Input:
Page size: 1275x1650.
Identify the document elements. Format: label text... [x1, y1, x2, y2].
--
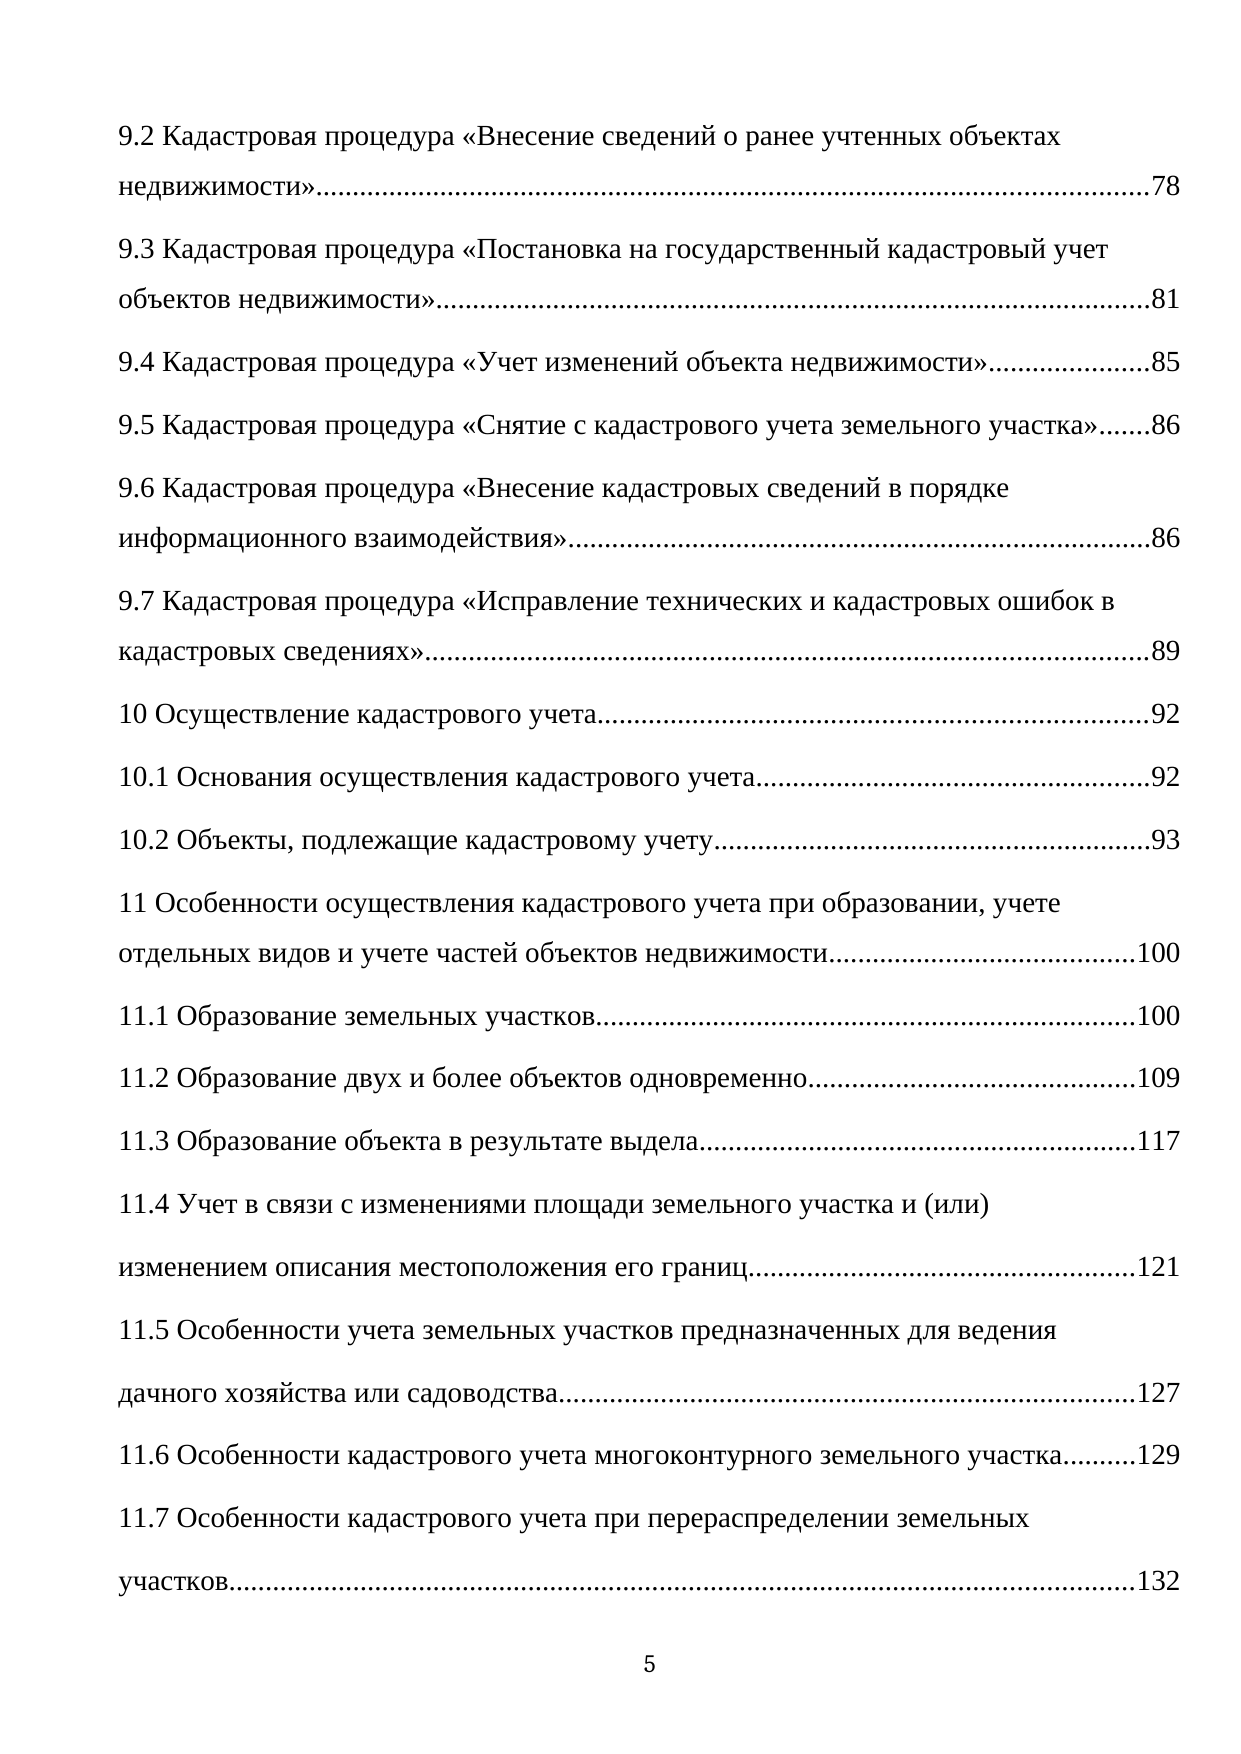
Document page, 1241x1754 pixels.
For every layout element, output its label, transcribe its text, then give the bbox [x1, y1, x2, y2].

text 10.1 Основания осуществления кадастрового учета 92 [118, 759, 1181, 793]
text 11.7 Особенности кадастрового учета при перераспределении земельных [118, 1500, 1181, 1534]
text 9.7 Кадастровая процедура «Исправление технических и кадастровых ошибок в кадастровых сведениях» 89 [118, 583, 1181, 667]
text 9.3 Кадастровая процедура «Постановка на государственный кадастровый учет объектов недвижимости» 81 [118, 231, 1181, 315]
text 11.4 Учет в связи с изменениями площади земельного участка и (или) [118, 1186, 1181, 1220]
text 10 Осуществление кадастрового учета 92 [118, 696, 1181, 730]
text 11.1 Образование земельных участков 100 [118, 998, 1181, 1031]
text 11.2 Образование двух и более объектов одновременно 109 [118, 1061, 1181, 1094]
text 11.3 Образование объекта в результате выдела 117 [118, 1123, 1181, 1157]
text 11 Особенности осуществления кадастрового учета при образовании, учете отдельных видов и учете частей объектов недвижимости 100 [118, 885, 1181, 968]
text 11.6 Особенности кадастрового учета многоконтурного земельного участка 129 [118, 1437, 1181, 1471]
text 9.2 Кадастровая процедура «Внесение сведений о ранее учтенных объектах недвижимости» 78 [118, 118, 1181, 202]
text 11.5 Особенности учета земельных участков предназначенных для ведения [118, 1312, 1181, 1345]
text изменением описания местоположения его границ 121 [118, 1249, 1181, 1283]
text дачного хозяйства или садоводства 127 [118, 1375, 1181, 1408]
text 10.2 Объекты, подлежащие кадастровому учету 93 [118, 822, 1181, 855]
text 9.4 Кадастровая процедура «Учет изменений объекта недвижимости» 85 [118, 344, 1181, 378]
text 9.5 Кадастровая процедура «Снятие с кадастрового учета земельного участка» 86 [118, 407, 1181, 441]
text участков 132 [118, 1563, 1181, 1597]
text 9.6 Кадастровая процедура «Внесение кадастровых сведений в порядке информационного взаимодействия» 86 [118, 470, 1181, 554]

Written task: All lines above from the one holding "Page size: 1275x1650." to the one holding "Identify the document", inclusive, are to be copied exactly; no other line is wanted.

Solution:
Page size: 1275x1650.
Identify the document elements. Format: label text... [x1, y1, x2, y2].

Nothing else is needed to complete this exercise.